Now I understand that this was not the right way. Firstly, if you put component colors into the root section, then you break the separation of concerns principle. As a result, you can end up with redundant CSS in the stylesheet. For example, you have the folder of components where each component has its own styles. You also have a common stylesheet where you describe color variables in the root section. You decide to remove the button component; in this case, you must remember to also remove the variables associated with the button from the common styles file.
Secondly, this is not the best solution in terms of performance. Yes, a color change causes only the process of a repaint, not reflow/layout, this in itself is not too costly, but when you make some changes at the highest level, you will use more resources to check the entire tree than when these changes are in a small local area. I recommend reading the performance benchmark of CSS variables from Lisi Linhart for more details.
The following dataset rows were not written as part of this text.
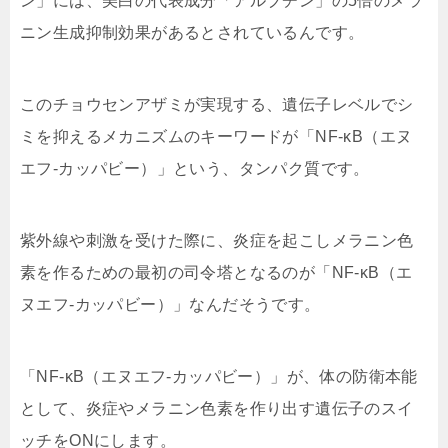
ン
」には、美白の代表成分「アルブチン」の5倍のメラ
ニン生成抑制効果があるとされているんです。
このチョウセンアザミが実現する、遺伝子レベルでシ
ミを抑えるメカニズムのキーワードが「
NF-κB（エヌ
エフ-カッパビー）
」という、タンパク質です。
紫外線や刺激を受けた際に、
炎症を起こしメラニン色
素を作るための最初の司令塔となる
のが「NF-κB（エ
ヌエフ-カッパビー）」なんだそうです。
「NF-κB（エヌエフ-カッパビー）」が、体の防衛本能
として、炎症やメラニン色素を作り出す遺伝子のスイ
ッチをONにします。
On my current project Tispr, the team and I use split and do not dump everything in the root, on the high level only a palette and functional colors. Also, we are not afraid of IE11, because this problem is solved by the corresponding polyfill. Just install npm module ie11-custom-properties and import library into your application JS bundle:
// Use ES6 syntax import "ie11-custom-properties"; // or CommonJS require('ie11-custom-properties');
Or add module by script tag:
<script async src="./node_modules/ie11-custom-properties/ie11CustomProperties.js">
Also, you can add the library without npm via CDN. The work of this polyfill is based on the fact that IE11 has minimal support for custom properties, where properties can be defined and read based on the cascade. This is not possible with properties starting with double dashes, but possibly with a single dash (the mechanism similar to vendor prefixes). You can read more about this in the repository documentation, as well as get acquainted with some limits. Other browsers will ignore this polyfill.
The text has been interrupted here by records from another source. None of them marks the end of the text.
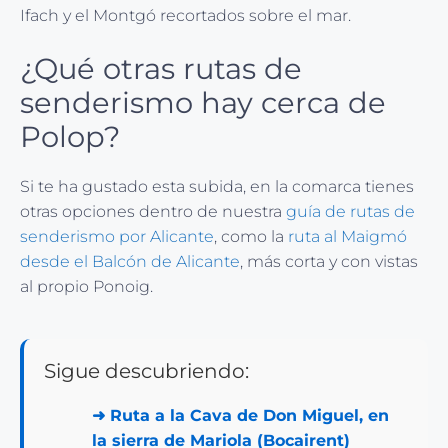
Ifach y el Montgó recortados sobre el mar.
¿Qué otras rutas de
senderismo hay cerca de
Polop?
Si te ha gustado esta subida, en la comarca tienes
otras opciones dentro de nuestra
guía de rutas de
senderismo por Alicante
, como la
ruta al Maigmó
desde el Balcón de Alicante
, más corta y con vistas
al propio Ponoig.
Sigue descubriendo:
➜
Ruta a la Cava de Don Miguel, en
la sierra de Mariola (Bocairent)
Below is a palette of the Tispr web application as well as the controls of the “white label” functionality for the e-documents (such as user contracts, invoices, or proposals).
Why Not Store Color Variables On The JavaScript Side?
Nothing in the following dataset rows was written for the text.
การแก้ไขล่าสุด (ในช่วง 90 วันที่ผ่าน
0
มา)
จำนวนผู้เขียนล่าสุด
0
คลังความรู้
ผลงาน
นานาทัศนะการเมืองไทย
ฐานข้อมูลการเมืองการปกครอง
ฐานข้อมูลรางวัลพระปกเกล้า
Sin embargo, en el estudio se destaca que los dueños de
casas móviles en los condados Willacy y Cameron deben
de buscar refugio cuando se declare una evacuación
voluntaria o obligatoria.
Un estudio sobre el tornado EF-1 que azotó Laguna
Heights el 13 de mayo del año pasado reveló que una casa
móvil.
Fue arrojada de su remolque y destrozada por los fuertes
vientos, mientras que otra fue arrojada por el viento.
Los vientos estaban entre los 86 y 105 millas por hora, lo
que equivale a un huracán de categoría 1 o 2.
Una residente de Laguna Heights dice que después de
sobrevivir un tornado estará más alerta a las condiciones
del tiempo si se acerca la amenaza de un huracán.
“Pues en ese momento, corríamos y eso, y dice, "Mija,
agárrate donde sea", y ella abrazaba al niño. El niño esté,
Another reasonable question: why not store the palette and function variables in JavaScript code? This can also be dynamically changed and later redefined colors through inline styles. This could be an option, but most likely this approach would be less optimal since you need to have access to certain elements and change their color properties. With CSS variables, you will only change a single property, i.e. the variable value.
In JavaScript, there are no native functions or API for working with colors. In the CSS Color Module 5, there will be many opportunities to make derived colors or somehow calculate them. From the perspective of the future, CSS Custom Properties are richer and more flexible than JS variables. Also, with JS variables, there will be no possibility to use inheritance in cascade and that’s the main disadvantage.
Conclusion
Splitting colors into three levels (palette, functional, and component) can help you be more adaptive to changes and new requirements while working on a project. I believe that CSS Custom Properties are the right tool for organizing color split — it does not matter what you use for styling: pure CSS, preprocessors, or CSS-in-JS approach.
I came to this approach through my own experience, but I’m not alone. Sara Soueidan described in her article a similar approach in which she split variables into global and component levels.
I would also like to suggest reading the Lea Verou’s article where she describes possible cases of applying CSS variables (not only in terms of color).